In 1988, he made an unsuccessful venture into directing with the offbeat comedy The Telephone, starring Whoopi Goldberg. The screenplay was written by Terry Southern and Harry Nilsson and the film was produced by their company Hawkeye. The story, which focussed on an unhinged, out-of-work actor, had been written with Robin Williams in mind. After he turned it down, Goldberg expressed a strong interest, but when production began Torn reportedly had to contend with Goldberg constantly digressing and improvising, and he had to plead with her to perform takes that stuck to the script. Goldberg was backed by the studio, who also allowed her to replace Torn's chosen DP, veteran cinematographer John Alonzo, with her then husband. As a result of the power struggle, Torn, Southern and Nilsson cut their own version of the film, using the takes that adhered to the script, and this was screened at the Sundance Film Festival, but the studio put together a rival version using other takes and it was poorly reviewed when it premiered in January 1988. In 1990, he played ultra-hawkish Colonel Fargo in By Dawn's Early Light, which despite a modest budget is replete with major name actors from the era when it was filmed. In 1993, Torn played the OCP CEO in the science fiction film, Robocop 3.

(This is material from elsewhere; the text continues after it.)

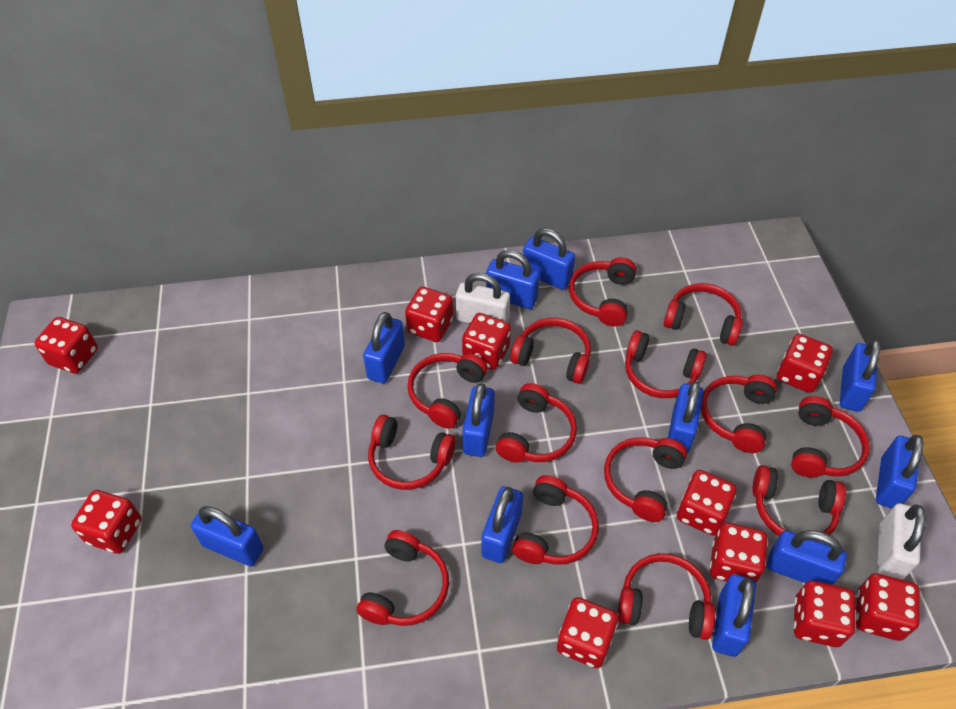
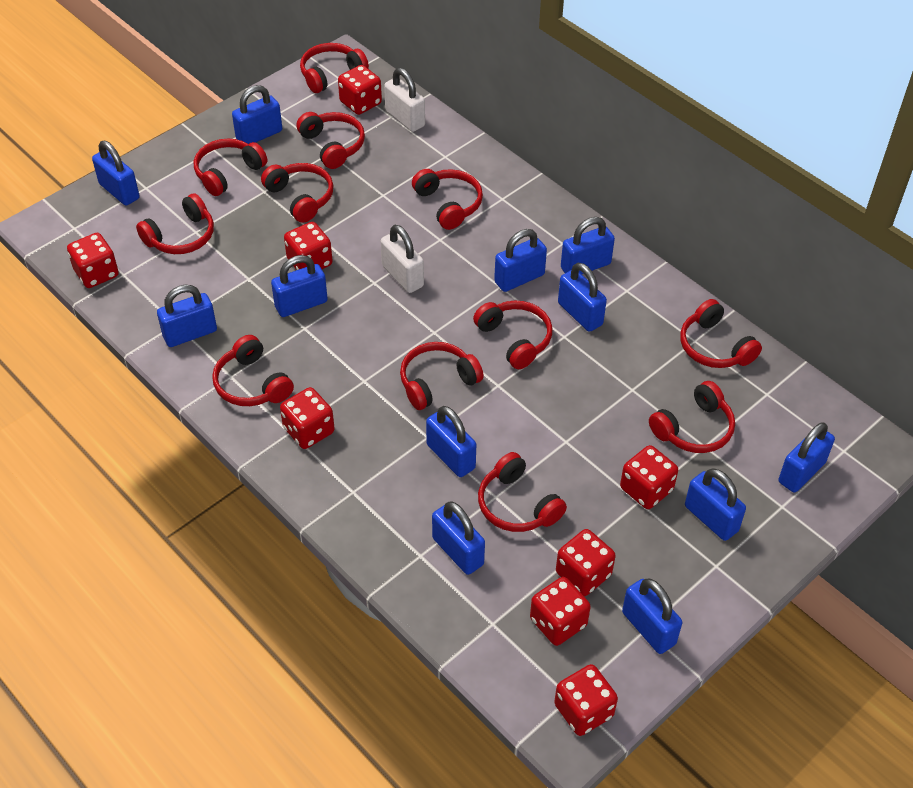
blue padlock: 11 -> 12
red dice: 10 -> 8
red headphones: 14 -> 12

For his role as talk show producer and TV veteran Artie in The Larry Sanders Show, Torn received six consecutive Emmy award nominations as Best Supporting Actor in a Comedy Series and won the award once, in 1996. He has since appeared in many comedic roles in films such as Dodgeball: A True Underdog Story, Freddy Got Fingered, Canadian Bacon and Rolling Kansas, as well as dramatic roles in films such as The Insider and Marie Antoinette. Torn is also known for his voice work, and has done voice-overs for many animated films, the most notable being Hercules. He lent his voice to the Jerry Seinfeld film Bee Movie. In 2007 and 2008 Torn made five guest appearances on the Emmy-award winning NBC comedy 30 Rock as the fictional head of the network, Don Geiss. He will next be seen in a starring role in Turn the River costarring Famke Janssen.

Personal life

Torn was married to actress Ann Wedgeworth from 1956 to 1961, with whom he had a daughter, Danae Torn. They divorced and he later married the Oscar-winning actress Geraldine Page. Page and Torn remained married until her death in 1987. They had three children: Tony Torn, Jon Torn and actress Angelica Torn. Torn apparently delighted in the fact that their country estate was called Torn Page. He is married to actress Amy Wright with whom he has two children, Katie and Claire. Katie Torn is an accomplished painter and video artist.

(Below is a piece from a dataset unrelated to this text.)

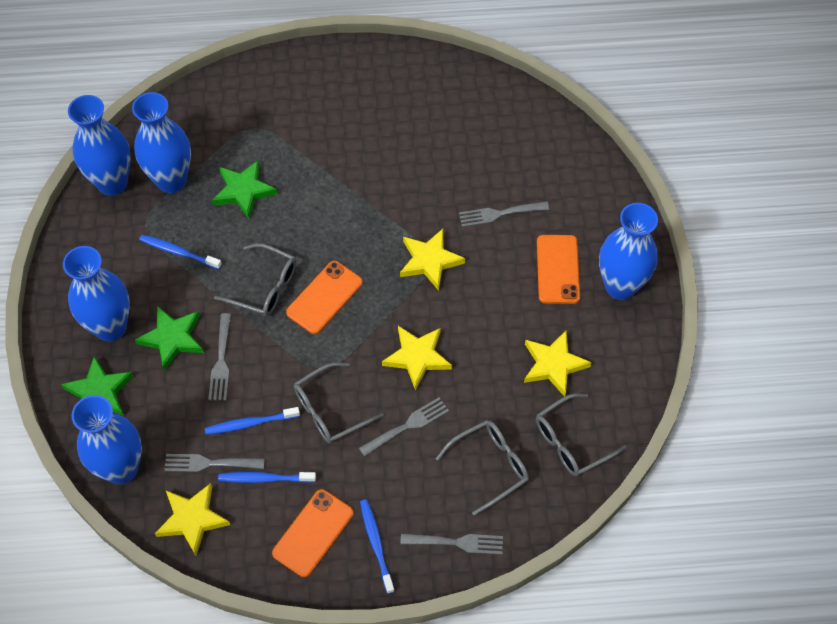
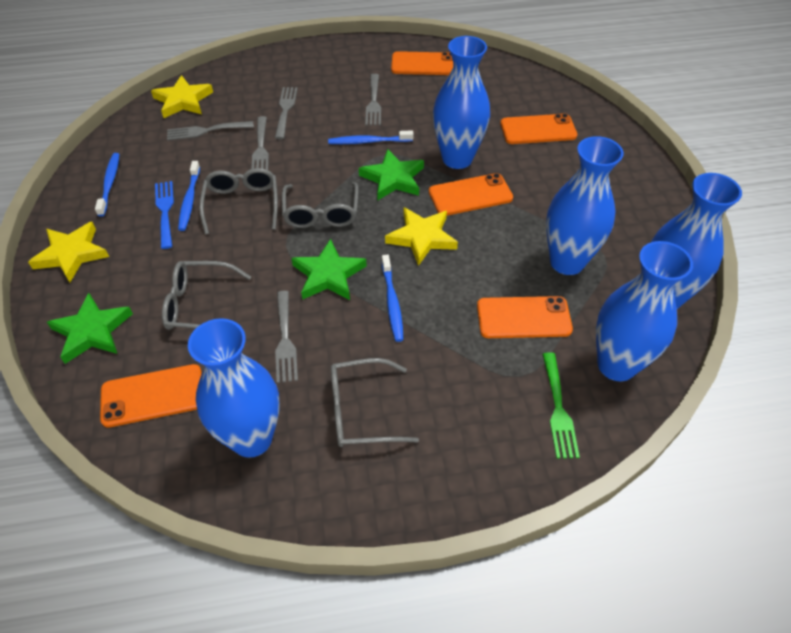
blue fork: 0 -> 1
green fork: 0 -> 1
orange phone: 3 -> 5
yellow star: 4 -> 3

In January 2004, Torn was arrested for drunk driving after colliding with a taxi in New York City. Video of his arrest in which he curses at officers and angrily refuses a breathalyzer test was aired on television news outlets. In October 2004, a jury acquitted Torn of any wrongdoing. In December 2006, Torn was again arrested for drunk driving in North Salem, New York after colliding with a tractor trailer. In April 2007, Torn pled guilty and agreed to have his license suspended for 90 days and pay a $380 fine.

On-set conflicts

While filming Maidstone, Torn, apparently unhappy with the film, struck director and star of the film Norman Mailer three times in the head with a hammer. With the camera rolling, Mailer bit Torn's ear and they wrestled to the ground. The fight continued until it was broken up by cast and crew members as Mailer's children screamed in the background. The fight is featured in the film. Although the scene may have been planned by Torn, the blood shed by both actors is real and Torn was reportedly truly outraged by Mailer's direction.

In 1999, Torn filed a defamation lawsuit against Dennis Hopper over a story Hopper told on The Tonight Show with Jay Leno. Hopper claimed that Torn pulled a knife on him during pre-production of the film Easy Rider. According to Hopper, Torn was originally cast in the film but was replaced with Jack Nicholson after the incident. According to Torn's suit, it was actually Hopper who pulled the knife on him. A judge ruled in Torn's favor and Hopper was ordered to pay $475,000 in damages. Hopper then appealed but the judge again ruled in Torn's favor and Hopper was required to pay another $475,000 in punitive damages.